🤖 AI Summary
In technical Q&A platforms, developers often omit essential code snippets due to privacy concerns, time constraints, or platform policies, hindering effective problem resolution. To address this, we propose CodeFiller—the first end-to-end browser-based real-time code completion method that jointly integrates fine-grained code necessity identification with a lightweight open-source large language model (Llama-3-8B). CodeFiller is fine-tuned on Stack Overflow’s 2024 Python/Java Q&A dataset and employs a machine learning classifier to determine whether code is requisite for question clarity. All generation occurs locally via a privacy-preserving browser extension. Experiments demonstrate that CodeFiller significantly improves answerability for low-code questions; it outperforms state-of-the-art baselines across BLEU, CodeBLEU, and developer preference metrics; and its feasibility is validated in real-world deployment with plug-and-play support.
📝 Abstract
Context: Software developers often ask questions on Technical Q&A forums like Stack Overflow (SO) to seek solutions to their programming-related problems (e.g., errors and unexpected behavior of code). Problem: Many questions miss required code snippets due to the lack of readily available code, time constraints, employer restrictions, confidentiality concerns, or uncertainty about what code to share. Unfortunately, missing but required code snippets prevent questions from getting prompt and appropriate solutions.
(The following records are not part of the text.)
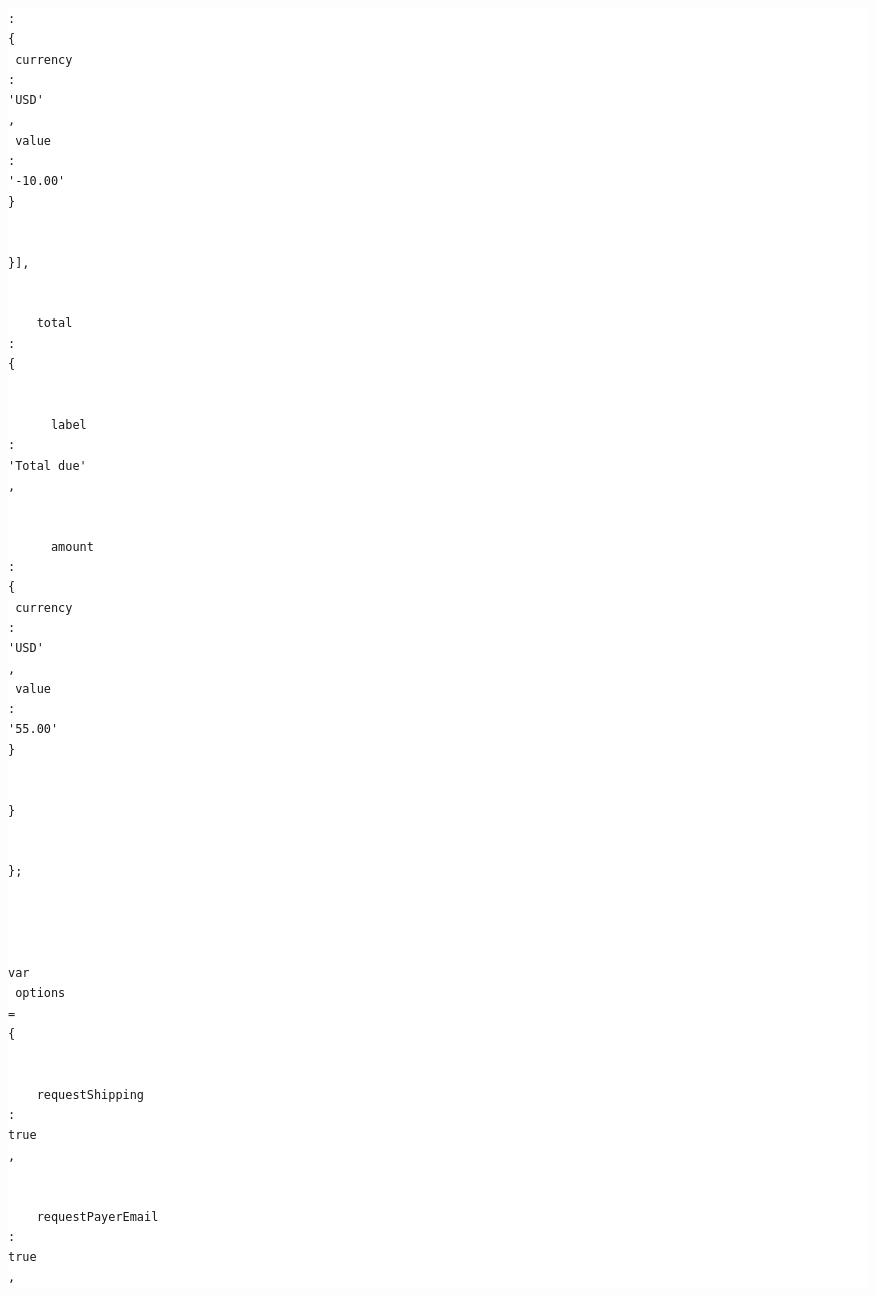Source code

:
 ```
:
{
 currency
:
'USD'
,
 value
:
'-10.00'
}


}],


    total
:
{


      label
:
'Total due'
,


      amount
:
{
 currency
:
'USD'
,
 value 
:
'55.00'
}


}


};




var
 options 
=
{


    requestShipping
:
true
,


    requestPayerEmail
:
true
,
```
Objective: We plan to introduce GENCNIPPET, a tool designed to integrate with SO's question submission system. GENCNIPPET will generate relevant code examples (when required) to support questions for their timely solutions. Methodology: We first downloaded the SO April 2024 data dump, which contains 1.94 million questions related to Python that have code snippets and 1.43 million questions related to Java. Then, we filter these questions to identify those that genuinely require code snippets using a state-of-the-art machine learning model. Next, we select questions with positive scores to ensure high-quality data. Our plan is to fine-tune Llama-3 models (e.g., Llama-3-8B), using 80% of the selected questions for training and 10% for validation. The primary reasons for choosing Llama models are their open-source accessibility and robust fine-tuning capabilities, which are essential for deploying a freely accessible tool. GENCNIPPET will be integrated with the SO question submission system as a browser plugin. It will communicate with the fine-tuned model to generate code snippets tailored to the target questions. The effectiveness of the generated code examples will be assessed using automatic evaluation against ground truth, user perspectives, and live (wild) testing in real-world scenarios.